Images of dead Syrian babies have changed the way Europe and America is responding to the refugee crisis in the Middle East.
However heartfelt, it's never smart to let emotionalism guide policy, whether we're talking about refugees, immigration, or war.
Unfortunately, we do precisely that all the time, especially when there's pre-existing consensus in place.
As I write in a new Daily Beast column, we're constantly be yanked around by our feelings and gut reactions precisely when we need to keep a cooler head:
Only a year ago, the sight of two American freelance journalists being beheaded by ISIS flipped public opinion almost immediately in favor of going back militarily into the Middle East.
Once those videos had been released, ISIS, a group with perhaps zero ability to wreak serious havoc on America, suddenly became an "existential" threat to our very way of life. (And this, of course, was exactly the reaction ISIS was counting on.)
And of course, emotionalism is pretty much all we get when it comes to immigration:
Similarly, we should have an immigration policy that is settled and understood so that the statistically rare murder by an illegal immigrant doesn't become demagogic fodder for nativists and presidential candidates. Seventy percent of Americans support a path to legalization for illegals and maintaining or increasing current levels of immigration, attitudes that are rarely present in political discussions of the topic.

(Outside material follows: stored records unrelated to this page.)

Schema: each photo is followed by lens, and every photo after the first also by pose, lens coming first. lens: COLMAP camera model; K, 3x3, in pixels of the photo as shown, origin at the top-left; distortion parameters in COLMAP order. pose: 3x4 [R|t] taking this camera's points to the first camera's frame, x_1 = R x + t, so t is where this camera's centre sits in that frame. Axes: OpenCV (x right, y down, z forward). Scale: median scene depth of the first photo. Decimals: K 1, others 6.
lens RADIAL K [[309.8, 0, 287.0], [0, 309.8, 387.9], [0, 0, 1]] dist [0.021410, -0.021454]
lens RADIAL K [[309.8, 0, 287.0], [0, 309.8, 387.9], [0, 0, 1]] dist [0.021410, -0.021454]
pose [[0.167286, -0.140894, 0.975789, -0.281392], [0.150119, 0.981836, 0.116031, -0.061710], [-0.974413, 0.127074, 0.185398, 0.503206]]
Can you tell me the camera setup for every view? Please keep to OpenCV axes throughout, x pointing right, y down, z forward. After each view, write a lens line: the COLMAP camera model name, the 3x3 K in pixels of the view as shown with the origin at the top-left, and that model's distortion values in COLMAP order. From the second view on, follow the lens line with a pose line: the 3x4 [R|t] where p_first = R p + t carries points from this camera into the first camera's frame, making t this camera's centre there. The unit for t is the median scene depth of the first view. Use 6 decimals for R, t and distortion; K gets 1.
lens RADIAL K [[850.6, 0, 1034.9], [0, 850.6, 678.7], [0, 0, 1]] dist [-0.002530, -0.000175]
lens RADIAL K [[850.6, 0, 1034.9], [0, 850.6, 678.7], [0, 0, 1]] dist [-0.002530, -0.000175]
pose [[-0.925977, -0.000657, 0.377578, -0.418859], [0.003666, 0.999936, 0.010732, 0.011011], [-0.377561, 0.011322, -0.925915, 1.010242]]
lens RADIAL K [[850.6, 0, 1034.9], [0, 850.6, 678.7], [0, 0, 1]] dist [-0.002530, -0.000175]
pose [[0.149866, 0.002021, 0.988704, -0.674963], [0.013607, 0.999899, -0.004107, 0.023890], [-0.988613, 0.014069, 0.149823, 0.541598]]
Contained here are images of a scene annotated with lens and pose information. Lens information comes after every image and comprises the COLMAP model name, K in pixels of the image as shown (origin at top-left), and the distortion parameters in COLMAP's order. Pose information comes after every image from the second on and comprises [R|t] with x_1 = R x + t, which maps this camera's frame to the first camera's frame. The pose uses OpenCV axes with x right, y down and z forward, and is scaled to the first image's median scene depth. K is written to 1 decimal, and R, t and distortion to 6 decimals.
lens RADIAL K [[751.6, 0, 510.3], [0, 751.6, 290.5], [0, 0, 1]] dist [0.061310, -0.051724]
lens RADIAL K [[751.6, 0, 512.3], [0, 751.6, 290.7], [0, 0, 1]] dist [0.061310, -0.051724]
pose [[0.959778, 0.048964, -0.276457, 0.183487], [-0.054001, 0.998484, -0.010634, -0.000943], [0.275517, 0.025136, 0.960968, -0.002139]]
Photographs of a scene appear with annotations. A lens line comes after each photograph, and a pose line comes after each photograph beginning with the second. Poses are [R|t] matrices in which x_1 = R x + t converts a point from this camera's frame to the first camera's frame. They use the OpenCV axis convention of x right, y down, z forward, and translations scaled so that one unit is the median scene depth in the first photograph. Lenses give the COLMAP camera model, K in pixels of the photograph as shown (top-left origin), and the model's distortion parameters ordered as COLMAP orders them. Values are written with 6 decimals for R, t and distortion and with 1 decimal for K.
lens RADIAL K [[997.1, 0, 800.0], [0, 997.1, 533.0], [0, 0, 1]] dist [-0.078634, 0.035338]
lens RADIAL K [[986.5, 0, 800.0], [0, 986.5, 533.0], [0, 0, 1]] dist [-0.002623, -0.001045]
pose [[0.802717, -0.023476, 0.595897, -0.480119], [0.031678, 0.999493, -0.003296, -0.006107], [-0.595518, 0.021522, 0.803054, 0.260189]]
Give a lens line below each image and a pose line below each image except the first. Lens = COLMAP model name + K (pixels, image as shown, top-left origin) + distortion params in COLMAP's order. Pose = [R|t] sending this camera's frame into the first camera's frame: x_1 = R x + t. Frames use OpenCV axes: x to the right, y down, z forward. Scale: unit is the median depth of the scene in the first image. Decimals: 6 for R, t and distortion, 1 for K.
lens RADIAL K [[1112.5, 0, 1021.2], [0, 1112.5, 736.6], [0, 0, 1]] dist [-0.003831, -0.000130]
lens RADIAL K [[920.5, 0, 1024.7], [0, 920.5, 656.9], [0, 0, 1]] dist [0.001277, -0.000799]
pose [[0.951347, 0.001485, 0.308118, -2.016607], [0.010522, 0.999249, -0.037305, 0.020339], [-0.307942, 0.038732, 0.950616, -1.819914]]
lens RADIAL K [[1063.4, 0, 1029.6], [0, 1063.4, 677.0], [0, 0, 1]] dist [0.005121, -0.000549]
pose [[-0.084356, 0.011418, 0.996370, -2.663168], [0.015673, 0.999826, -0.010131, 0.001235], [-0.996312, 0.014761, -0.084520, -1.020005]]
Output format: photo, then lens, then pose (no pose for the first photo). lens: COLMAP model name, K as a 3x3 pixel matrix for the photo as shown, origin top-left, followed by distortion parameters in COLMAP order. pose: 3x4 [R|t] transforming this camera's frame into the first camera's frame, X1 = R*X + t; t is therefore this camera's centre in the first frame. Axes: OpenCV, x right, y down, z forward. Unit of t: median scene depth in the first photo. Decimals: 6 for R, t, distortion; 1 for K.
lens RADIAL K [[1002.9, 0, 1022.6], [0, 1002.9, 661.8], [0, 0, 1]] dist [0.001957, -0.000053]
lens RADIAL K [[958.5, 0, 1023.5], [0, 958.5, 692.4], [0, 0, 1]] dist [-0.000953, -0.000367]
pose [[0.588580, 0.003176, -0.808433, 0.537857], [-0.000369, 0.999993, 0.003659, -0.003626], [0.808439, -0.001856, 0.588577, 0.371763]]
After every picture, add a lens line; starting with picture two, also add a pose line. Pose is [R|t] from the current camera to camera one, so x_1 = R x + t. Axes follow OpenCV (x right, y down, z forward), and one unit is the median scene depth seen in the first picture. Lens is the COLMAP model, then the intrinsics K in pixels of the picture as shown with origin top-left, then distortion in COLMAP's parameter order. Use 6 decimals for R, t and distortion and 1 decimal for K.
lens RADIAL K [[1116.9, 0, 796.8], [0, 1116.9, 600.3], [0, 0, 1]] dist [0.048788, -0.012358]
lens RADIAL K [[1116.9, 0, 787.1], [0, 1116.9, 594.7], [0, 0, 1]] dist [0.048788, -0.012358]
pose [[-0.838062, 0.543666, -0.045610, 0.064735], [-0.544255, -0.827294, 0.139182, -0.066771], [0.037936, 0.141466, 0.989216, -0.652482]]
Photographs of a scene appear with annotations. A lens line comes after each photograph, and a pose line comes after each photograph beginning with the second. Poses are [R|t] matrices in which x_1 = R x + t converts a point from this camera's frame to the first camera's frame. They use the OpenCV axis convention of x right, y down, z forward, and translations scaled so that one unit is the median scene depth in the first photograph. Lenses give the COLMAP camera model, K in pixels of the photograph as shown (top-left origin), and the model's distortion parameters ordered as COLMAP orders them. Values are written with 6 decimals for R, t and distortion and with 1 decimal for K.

As an open-borders, non-interventionist libertarian, I think we should take in or otherwise help as many refugees as we can (in fact, the U.S. is the single-largest donor nation when it comes to humanitarian aid for displaced Syrians) and we should allow anyone who wants to work to enter and leave legally in the United States (as is currently the law, such people should be barred from accessing most forms of taxpayer-supported aid). No surprise there, I realize.
But regardless of your specific point of view on any given issue, I think you'll agree that we also need to get serious as a country to actually discuss, debate, and deliberate on such matters before they are upon us.
Otherwise, we're just going to be jerked around from one "crisis" to another with no real compass or plan. And if the past decade-plus of American involvement in the Middle East should teach us anything, it's that we can always make things worse when we rush into situations or policy decisions.
Finally—and perhaps most importantly because of our ability to rain down bombs from on high, send our youth to spill their blood, and participate in the deaths of millions—we should have a foreign policy that is clearly articulated, "consistent with a free society and aimed at securing America's interests in the world."
That way, when the heart-rending and blood-boiling images wash up on our newsfeeds like so many Syrian babies on a beach, we'll be in a far better position to take righteous and effective action. And we'll also lower the odds that such catastrophes would befall the world in the first place.